● DATA IN THIS EXERCISE:
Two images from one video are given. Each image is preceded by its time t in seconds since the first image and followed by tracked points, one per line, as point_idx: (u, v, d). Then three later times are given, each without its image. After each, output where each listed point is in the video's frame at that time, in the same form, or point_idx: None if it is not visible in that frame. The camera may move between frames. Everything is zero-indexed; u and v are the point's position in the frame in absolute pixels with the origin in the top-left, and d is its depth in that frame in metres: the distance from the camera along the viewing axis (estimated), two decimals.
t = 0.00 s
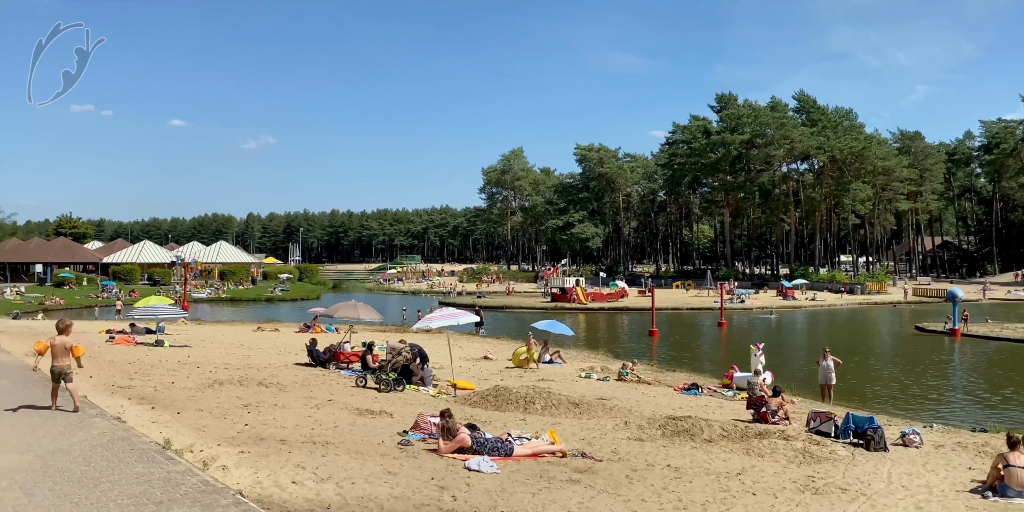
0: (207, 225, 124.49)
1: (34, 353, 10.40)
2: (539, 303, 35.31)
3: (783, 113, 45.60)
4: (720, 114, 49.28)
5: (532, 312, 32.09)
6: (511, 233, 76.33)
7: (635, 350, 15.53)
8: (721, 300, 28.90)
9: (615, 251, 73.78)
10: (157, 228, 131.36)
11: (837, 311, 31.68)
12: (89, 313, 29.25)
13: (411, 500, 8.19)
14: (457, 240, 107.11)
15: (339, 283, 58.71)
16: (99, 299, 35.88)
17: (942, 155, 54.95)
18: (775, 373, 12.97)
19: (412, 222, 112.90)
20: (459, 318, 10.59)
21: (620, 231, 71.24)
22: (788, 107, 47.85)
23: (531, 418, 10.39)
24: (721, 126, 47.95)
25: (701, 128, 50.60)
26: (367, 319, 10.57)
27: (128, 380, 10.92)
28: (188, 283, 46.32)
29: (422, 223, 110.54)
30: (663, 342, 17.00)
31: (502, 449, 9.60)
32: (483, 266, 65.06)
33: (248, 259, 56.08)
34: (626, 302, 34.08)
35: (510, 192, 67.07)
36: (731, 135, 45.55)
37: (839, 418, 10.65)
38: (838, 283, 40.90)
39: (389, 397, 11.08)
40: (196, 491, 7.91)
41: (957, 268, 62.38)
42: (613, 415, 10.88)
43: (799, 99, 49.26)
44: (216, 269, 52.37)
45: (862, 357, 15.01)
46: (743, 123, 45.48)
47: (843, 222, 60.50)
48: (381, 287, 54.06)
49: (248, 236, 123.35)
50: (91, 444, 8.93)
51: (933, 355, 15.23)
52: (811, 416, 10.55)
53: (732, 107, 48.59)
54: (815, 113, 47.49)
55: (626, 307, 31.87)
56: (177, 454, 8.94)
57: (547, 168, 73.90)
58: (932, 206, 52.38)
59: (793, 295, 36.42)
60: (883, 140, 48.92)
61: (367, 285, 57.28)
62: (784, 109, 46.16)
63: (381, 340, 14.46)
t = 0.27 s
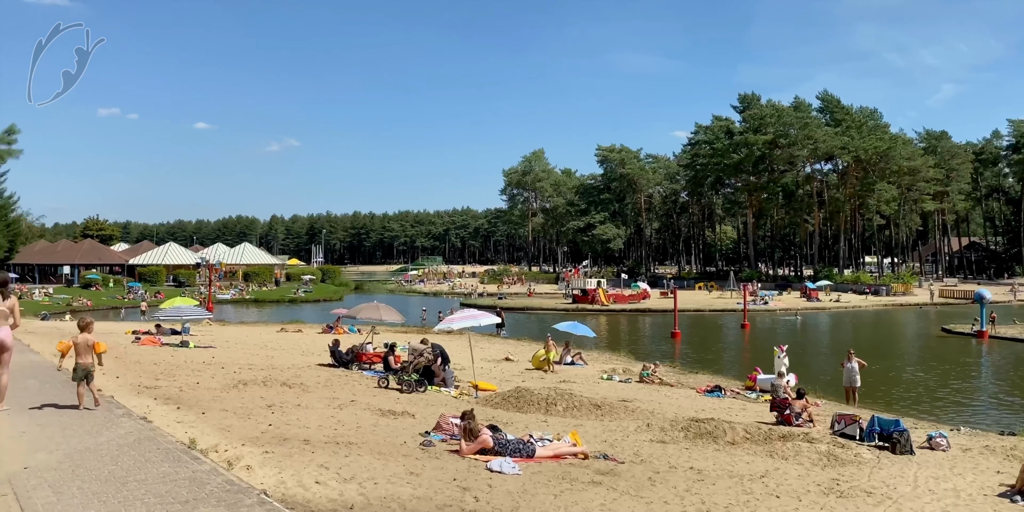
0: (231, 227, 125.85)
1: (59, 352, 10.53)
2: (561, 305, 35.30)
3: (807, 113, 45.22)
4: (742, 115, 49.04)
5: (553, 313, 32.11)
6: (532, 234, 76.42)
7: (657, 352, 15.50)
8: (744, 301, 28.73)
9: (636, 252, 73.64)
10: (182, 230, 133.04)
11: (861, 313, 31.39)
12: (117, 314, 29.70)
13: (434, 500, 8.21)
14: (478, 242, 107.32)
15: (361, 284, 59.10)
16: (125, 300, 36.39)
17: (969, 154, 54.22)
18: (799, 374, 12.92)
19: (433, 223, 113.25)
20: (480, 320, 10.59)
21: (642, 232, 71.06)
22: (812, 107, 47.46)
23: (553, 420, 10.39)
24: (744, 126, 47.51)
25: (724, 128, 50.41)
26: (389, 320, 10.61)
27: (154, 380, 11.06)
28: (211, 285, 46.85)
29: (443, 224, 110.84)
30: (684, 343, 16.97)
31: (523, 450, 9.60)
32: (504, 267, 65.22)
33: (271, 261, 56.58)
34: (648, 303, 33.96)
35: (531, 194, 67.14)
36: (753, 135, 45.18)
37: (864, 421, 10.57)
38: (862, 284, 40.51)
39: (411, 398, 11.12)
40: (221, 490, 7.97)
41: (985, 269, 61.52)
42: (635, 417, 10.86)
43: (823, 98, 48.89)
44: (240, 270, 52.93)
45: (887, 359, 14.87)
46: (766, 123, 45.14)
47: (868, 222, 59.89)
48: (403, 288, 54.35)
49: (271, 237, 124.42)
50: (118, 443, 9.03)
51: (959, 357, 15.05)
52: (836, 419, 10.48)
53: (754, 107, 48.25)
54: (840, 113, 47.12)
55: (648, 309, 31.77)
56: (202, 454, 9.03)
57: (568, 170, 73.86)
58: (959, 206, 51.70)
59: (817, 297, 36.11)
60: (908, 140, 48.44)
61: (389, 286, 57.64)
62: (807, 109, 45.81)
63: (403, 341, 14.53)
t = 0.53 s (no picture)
0: (255, 229, 127.29)
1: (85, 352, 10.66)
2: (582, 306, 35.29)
3: (832, 113, 44.87)
4: (765, 115, 48.70)
5: (574, 314, 32.09)
6: (554, 236, 76.40)
7: (680, 354, 15.46)
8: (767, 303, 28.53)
9: (658, 254, 73.42)
10: (207, 233, 134.75)
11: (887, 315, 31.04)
12: (144, 315, 30.14)
13: (456, 502, 8.22)
14: (499, 243, 107.49)
15: (382, 286, 59.44)
16: (151, 301, 36.91)
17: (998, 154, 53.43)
18: (825, 376, 12.86)
19: (454, 225, 113.64)
20: (502, 321, 10.61)
21: (664, 233, 70.80)
22: (836, 107, 47.06)
23: (574, 422, 10.38)
24: (767, 126, 47.13)
25: (747, 128, 50.15)
26: (411, 321, 10.65)
27: (179, 381, 11.19)
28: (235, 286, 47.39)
29: (465, 225, 111.16)
30: (707, 345, 16.90)
31: (545, 452, 9.59)
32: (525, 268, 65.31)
33: (294, 263, 57.08)
34: (670, 305, 33.81)
35: (552, 195, 67.13)
36: (777, 135, 44.88)
37: (890, 424, 10.46)
38: (888, 285, 40.09)
39: (434, 399, 11.17)
40: (245, 490, 8.02)
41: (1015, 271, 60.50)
42: (658, 419, 10.83)
43: (847, 98, 48.48)
44: (263, 272, 53.48)
45: (914, 361, 14.73)
46: (789, 123, 44.83)
47: (893, 223, 59.21)
48: (424, 289, 54.62)
49: (294, 239, 125.47)
50: (143, 443, 9.14)
51: (988, 359, 14.83)
52: (861, 422, 10.39)
53: (778, 106, 47.90)
54: (865, 113, 46.70)
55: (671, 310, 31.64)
56: (227, 453, 9.11)
57: (589, 171, 73.80)
58: (988, 206, 50.97)
59: (842, 298, 35.78)
60: (935, 139, 47.88)
61: (410, 287, 57.90)
62: (831, 109, 45.44)
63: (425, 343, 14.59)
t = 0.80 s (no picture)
0: (278, 230, 128.06)
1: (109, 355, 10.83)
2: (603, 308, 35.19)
3: (856, 112, 44.45)
4: (789, 115, 48.34)
5: (595, 316, 32.07)
6: (575, 237, 76.37)
7: (703, 356, 15.39)
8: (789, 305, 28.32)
9: (680, 255, 73.12)
10: (230, 234, 135.71)
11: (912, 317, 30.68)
12: (171, 316, 30.48)
13: (479, 502, 8.24)
14: (520, 244, 107.56)
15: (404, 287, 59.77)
16: (176, 302, 37.42)
17: None
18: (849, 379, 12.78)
19: (475, 226, 113.96)
20: (523, 323, 10.62)
21: (686, 234, 70.52)
22: (861, 106, 46.61)
23: (596, 423, 10.37)
24: (790, 126, 46.79)
25: (770, 128, 49.84)
26: (432, 322, 10.70)
27: (204, 381, 11.32)
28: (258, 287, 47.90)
29: (486, 227, 111.40)
30: (729, 346, 16.81)
31: (567, 453, 9.59)
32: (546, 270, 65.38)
33: (316, 264, 57.58)
34: (692, 307, 33.64)
35: (573, 196, 67.12)
36: (800, 136, 44.58)
37: (917, 427, 10.36)
38: (913, 286, 39.65)
39: (456, 400, 11.21)
40: (269, 489, 8.09)
41: None
42: (680, 421, 10.79)
43: (872, 97, 48.04)
44: (285, 273, 53.92)
45: (940, 363, 14.55)
46: (813, 123, 44.50)
47: (920, 223, 58.47)
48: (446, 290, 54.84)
49: (316, 240, 126.52)
50: (168, 443, 9.24)
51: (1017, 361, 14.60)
52: (887, 424, 10.30)
53: (801, 106, 47.54)
54: (890, 112, 46.22)
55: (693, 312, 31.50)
56: (250, 453, 9.18)
57: (609, 172, 73.69)
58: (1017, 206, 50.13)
59: (867, 299, 35.41)
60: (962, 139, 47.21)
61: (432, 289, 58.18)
62: (856, 108, 45.01)
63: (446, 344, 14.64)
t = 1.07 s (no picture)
0: (301, 233, 129.35)
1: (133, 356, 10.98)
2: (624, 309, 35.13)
3: (881, 112, 44.00)
4: (812, 115, 47.97)
5: (616, 317, 32.04)
6: (597, 239, 76.33)
7: (726, 358, 15.32)
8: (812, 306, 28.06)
9: (701, 256, 72.79)
10: (253, 237, 137.05)
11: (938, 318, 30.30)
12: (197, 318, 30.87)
13: (500, 504, 8.25)
14: (541, 246, 107.62)
15: (425, 288, 60.09)
16: (201, 303, 37.91)
17: None
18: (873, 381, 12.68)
19: (496, 228, 114.24)
20: (544, 324, 10.63)
21: (709, 235, 70.25)
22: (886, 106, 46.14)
23: (618, 425, 10.34)
24: (814, 127, 46.44)
25: (793, 128, 49.50)
26: (453, 324, 10.75)
27: (228, 382, 11.45)
28: (281, 289, 48.44)
29: (507, 228, 111.57)
30: (752, 348, 16.71)
31: (589, 455, 9.57)
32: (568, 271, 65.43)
33: (338, 266, 58.07)
34: (714, 308, 33.44)
35: (594, 198, 67.14)
36: (824, 136, 44.28)
37: (944, 430, 10.25)
38: (939, 288, 39.19)
39: (477, 402, 11.25)
40: (292, 489, 8.15)
41: None
42: (703, 424, 10.75)
43: (897, 96, 47.61)
44: (308, 274, 54.48)
45: (966, 365, 14.38)
46: (837, 123, 44.15)
47: (946, 223, 57.71)
48: (467, 292, 55.07)
49: (339, 242, 127.58)
50: (193, 443, 9.34)
51: None
52: (913, 427, 10.20)
53: (825, 107, 47.17)
54: (915, 112, 45.70)
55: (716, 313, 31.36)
56: (274, 454, 9.26)
57: (631, 173, 73.58)
58: None
59: (892, 301, 35.04)
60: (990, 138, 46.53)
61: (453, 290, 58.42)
62: (880, 108, 44.55)
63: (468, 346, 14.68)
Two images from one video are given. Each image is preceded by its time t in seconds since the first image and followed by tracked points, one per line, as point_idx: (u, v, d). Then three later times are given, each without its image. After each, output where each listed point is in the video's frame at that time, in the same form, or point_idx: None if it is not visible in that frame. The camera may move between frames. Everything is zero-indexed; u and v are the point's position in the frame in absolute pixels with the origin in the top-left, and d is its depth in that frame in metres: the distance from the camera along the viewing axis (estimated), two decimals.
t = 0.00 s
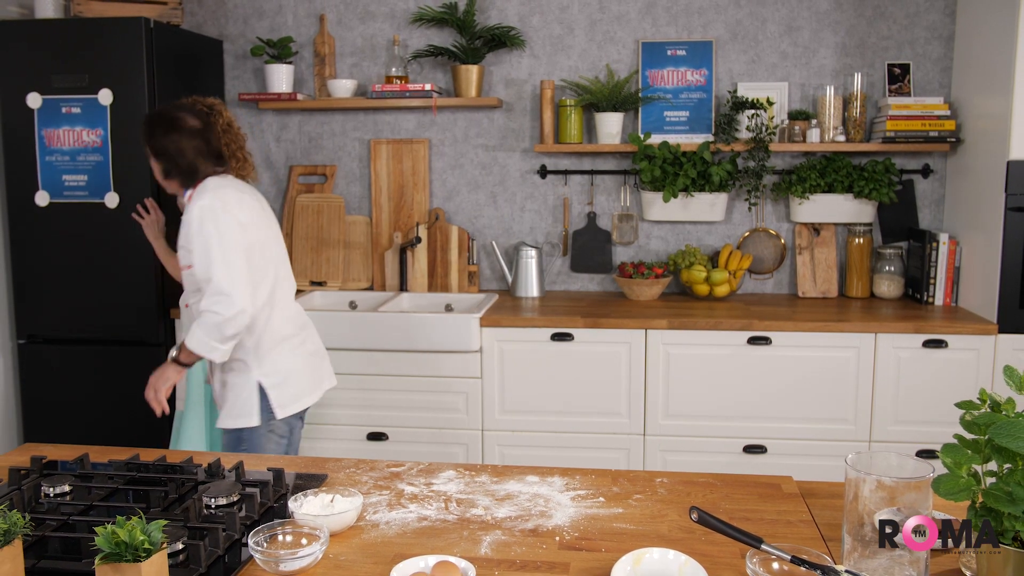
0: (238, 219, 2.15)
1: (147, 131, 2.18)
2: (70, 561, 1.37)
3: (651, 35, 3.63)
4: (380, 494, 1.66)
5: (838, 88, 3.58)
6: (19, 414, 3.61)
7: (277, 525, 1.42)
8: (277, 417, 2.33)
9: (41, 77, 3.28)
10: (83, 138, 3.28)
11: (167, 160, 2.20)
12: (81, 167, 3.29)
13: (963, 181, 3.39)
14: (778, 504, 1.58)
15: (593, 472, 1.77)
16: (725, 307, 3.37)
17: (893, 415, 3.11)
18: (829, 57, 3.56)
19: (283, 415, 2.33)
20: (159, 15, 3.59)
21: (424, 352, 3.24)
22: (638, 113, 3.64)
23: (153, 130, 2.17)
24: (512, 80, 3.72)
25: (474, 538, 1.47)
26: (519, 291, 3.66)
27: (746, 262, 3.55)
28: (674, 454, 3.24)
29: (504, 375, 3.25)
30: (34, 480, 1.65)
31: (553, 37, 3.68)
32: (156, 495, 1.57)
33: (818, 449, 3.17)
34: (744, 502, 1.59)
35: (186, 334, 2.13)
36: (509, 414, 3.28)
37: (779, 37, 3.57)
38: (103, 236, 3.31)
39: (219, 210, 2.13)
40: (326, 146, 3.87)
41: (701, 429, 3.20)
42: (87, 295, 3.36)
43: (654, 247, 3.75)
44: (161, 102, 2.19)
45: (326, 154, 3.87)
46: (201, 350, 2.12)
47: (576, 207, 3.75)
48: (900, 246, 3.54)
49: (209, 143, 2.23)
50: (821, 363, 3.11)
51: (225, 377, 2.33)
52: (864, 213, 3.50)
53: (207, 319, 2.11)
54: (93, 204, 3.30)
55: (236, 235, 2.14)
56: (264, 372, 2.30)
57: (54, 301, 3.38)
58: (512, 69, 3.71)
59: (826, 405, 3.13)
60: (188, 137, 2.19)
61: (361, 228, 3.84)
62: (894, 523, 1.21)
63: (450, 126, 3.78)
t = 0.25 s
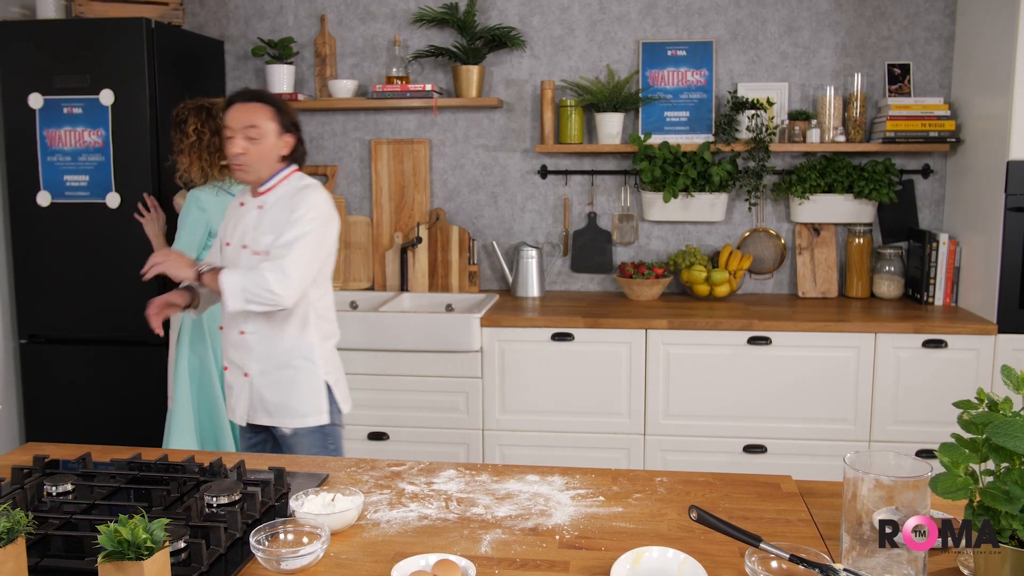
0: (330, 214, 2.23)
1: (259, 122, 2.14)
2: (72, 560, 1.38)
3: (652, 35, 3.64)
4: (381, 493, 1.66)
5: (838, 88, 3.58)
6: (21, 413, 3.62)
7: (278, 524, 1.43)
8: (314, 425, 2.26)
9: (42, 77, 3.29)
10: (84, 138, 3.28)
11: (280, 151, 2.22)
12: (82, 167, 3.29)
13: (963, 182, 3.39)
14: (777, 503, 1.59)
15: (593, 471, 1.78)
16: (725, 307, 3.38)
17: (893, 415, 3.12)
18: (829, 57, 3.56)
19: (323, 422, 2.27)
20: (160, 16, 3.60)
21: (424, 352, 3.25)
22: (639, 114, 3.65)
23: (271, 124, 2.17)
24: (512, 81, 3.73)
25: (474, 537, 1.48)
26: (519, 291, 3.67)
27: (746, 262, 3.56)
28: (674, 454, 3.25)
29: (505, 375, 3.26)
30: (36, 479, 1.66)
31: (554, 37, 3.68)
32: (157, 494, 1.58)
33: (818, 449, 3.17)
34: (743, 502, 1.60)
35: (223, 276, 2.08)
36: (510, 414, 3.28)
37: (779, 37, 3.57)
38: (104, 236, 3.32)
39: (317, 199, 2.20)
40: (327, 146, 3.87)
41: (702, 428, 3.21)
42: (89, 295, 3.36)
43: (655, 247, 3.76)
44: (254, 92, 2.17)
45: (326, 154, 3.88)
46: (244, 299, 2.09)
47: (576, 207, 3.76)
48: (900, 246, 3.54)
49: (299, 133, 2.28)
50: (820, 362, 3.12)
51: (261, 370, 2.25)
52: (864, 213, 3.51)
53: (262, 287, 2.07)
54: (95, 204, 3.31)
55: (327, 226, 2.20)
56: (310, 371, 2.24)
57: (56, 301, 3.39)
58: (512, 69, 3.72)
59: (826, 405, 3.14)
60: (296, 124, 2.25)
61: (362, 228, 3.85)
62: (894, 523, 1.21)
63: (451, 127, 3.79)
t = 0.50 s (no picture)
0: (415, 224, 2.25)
1: (335, 125, 2.15)
2: (75, 559, 1.39)
3: (652, 36, 3.64)
4: (383, 493, 1.67)
5: (839, 89, 3.59)
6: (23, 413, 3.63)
7: (280, 523, 1.44)
8: (392, 433, 2.28)
9: (43, 77, 3.30)
10: (84, 138, 3.29)
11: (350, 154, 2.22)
12: (82, 167, 3.30)
13: (963, 182, 3.40)
14: (777, 503, 1.59)
15: (594, 471, 1.78)
16: (725, 307, 3.38)
17: (893, 415, 3.12)
18: (830, 58, 3.57)
19: (399, 430, 2.32)
20: (162, 16, 3.60)
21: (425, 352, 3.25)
22: (640, 114, 3.65)
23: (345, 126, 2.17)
24: (513, 81, 3.73)
25: (475, 536, 1.48)
26: (520, 291, 3.67)
27: (747, 262, 3.56)
28: (674, 454, 3.25)
29: (506, 374, 3.26)
30: (39, 478, 1.66)
31: (554, 38, 3.69)
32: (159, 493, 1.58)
33: (819, 449, 3.18)
34: (744, 501, 1.60)
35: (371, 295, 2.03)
36: (511, 414, 3.29)
37: (780, 38, 3.58)
38: (105, 236, 3.33)
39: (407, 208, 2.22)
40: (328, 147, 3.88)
41: (702, 428, 3.21)
42: (91, 295, 3.37)
43: (655, 248, 3.76)
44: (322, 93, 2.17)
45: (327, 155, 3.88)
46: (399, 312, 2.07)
47: (577, 207, 3.76)
48: (900, 246, 3.55)
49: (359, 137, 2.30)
50: (821, 362, 3.12)
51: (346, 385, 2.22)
52: (864, 214, 3.51)
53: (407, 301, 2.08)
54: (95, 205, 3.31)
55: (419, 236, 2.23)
56: (393, 380, 2.28)
57: (58, 301, 3.40)
58: (513, 69, 3.73)
59: (826, 405, 3.14)
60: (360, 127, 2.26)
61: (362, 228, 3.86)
62: (894, 523, 1.22)
63: (451, 127, 3.79)
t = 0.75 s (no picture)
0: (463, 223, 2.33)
1: (383, 129, 2.08)
2: (78, 558, 1.39)
3: (653, 36, 3.65)
4: (384, 492, 1.67)
5: (839, 89, 3.59)
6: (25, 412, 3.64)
7: (282, 522, 1.44)
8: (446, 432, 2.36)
9: (34, 77, 3.29)
10: (66, 138, 3.24)
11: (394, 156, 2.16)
12: (65, 167, 3.26)
13: (964, 182, 3.40)
14: (778, 502, 1.59)
15: (595, 470, 1.78)
16: (726, 307, 3.39)
17: (894, 415, 3.13)
18: (830, 58, 3.57)
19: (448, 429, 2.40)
20: (163, 17, 3.61)
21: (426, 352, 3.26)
22: (641, 114, 3.65)
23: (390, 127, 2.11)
24: (514, 81, 3.73)
25: (476, 535, 1.49)
26: (521, 291, 3.68)
27: (747, 262, 3.56)
28: (675, 454, 3.25)
29: (507, 374, 3.27)
30: (41, 477, 1.67)
31: (555, 38, 3.69)
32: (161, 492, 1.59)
33: (819, 449, 3.18)
34: (744, 501, 1.60)
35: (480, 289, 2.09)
36: (512, 414, 3.29)
37: (781, 38, 3.58)
38: (84, 239, 3.26)
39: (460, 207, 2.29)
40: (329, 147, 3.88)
41: (703, 428, 3.21)
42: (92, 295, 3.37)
43: (656, 248, 3.76)
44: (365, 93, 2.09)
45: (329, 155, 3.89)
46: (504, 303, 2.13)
47: (577, 207, 3.77)
48: (901, 246, 3.55)
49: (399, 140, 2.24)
50: (821, 363, 3.12)
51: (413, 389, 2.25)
52: (865, 214, 3.51)
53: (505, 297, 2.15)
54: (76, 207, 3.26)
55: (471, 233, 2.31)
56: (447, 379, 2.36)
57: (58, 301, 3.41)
58: (514, 70, 3.73)
59: (826, 405, 3.15)
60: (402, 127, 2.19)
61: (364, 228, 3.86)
62: (894, 523, 1.22)
63: (452, 127, 3.79)
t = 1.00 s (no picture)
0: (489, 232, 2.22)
1: (412, 130, 1.93)
2: (83, 556, 1.40)
3: (655, 36, 3.65)
4: (387, 492, 1.68)
5: (841, 89, 3.59)
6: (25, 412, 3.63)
7: (286, 521, 1.45)
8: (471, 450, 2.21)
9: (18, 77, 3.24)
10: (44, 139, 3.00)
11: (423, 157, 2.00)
12: (46, 169, 3.04)
13: (965, 182, 3.40)
14: (779, 502, 1.60)
15: (597, 469, 1.79)
16: (727, 307, 3.39)
17: (895, 415, 3.13)
18: (832, 58, 3.57)
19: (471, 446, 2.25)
20: (166, 17, 3.61)
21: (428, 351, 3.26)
22: (642, 114, 3.65)
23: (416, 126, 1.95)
24: (516, 81, 3.74)
25: (479, 534, 1.49)
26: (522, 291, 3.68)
27: (749, 262, 3.57)
28: (676, 454, 3.26)
29: (509, 374, 3.27)
30: (45, 476, 1.68)
31: (557, 38, 3.70)
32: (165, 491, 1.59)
33: (820, 449, 3.18)
34: (745, 500, 1.61)
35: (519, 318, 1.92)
36: (514, 414, 3.30)
37: (782, 38, 3.59)
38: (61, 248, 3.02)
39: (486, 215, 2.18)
40: (331, 147, 3.89)
41: (704, 428, 3.22)
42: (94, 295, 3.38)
43: (658, 248, 3.77)
44: (388, 89, 1.95)
45: (331, 155, 3.89)
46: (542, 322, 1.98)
47: (579, 208, 3.78)
48: (902, 246, 3.56)
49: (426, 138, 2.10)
50: (822, 363, 3.13)
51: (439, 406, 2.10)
52: (866, 214, 3.51)
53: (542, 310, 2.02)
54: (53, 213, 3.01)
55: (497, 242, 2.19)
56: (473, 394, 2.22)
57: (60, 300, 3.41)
58: (516, 70, 3.74)
59: (827, 405, 3.15)
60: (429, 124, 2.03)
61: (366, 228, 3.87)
62: (894, 523, 1.22)
63: (454, 127, 3.80)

● DESCRIPTION OF THE TASK:
Only the lines from the start of the records to the one containing "27: (128, 380, 10.92)" should be repeated, exactly and with both ends kept; drop any pictures.

● REPLY TO THE TASK:
Two images from one video are given. Each image is preceded by its time t in seconds since the first image and followed by tracked points, one per line, as point_idx: (u, v, d). Then three later times are given, each without its image. After each, output where each listed point is in the video's frame at that time, in the same form, or point_idx: None if it is not visible in that frame. The camera may move between frames. Everything is zero-indexed; u and v are the point's position in the frame in absolute pixels with the origin in the top-left, and d is its depth in that frame in metres: the distance from the camera along the viewing axis (estimated), two decimals.
t = 0.00 s
0: (207, 225, 124.49)
1: (34, 353, 10.40)
2: (539, 303, 35.31)
3: (783, 113, 45.60)
4: (720, 114, 49.28)
5: (532, 312, 32.09)
6: (511, 233, 76.33)
7: (635, 350, 15.53)
8: (721, 300, 28.90)
9: (615, 251, 73.78)
10: (157, 228, 131.36)
11: (837, 311, 31.68)
12: (89, 313, 29.25)
13: (411, 500, 8.19)
14: (457, 240, 107.11)
15: (339, 283, 58.71)
16: (99, 299, 35.88)
17: (942, 155, 54.95)
18: (775, 373, 12.97)
19: (412, 222, 112.90)
20: (459, 318, 10.59)
21: (620, 231, 71.24)
22: (788, 107, 47.85)
23: (531, 418, 10.39)
24: (721, 126, 47.95)
25: (701, 128, 50.60)
26: (367, 319, 10.57)
27: (128, 380, 10.92)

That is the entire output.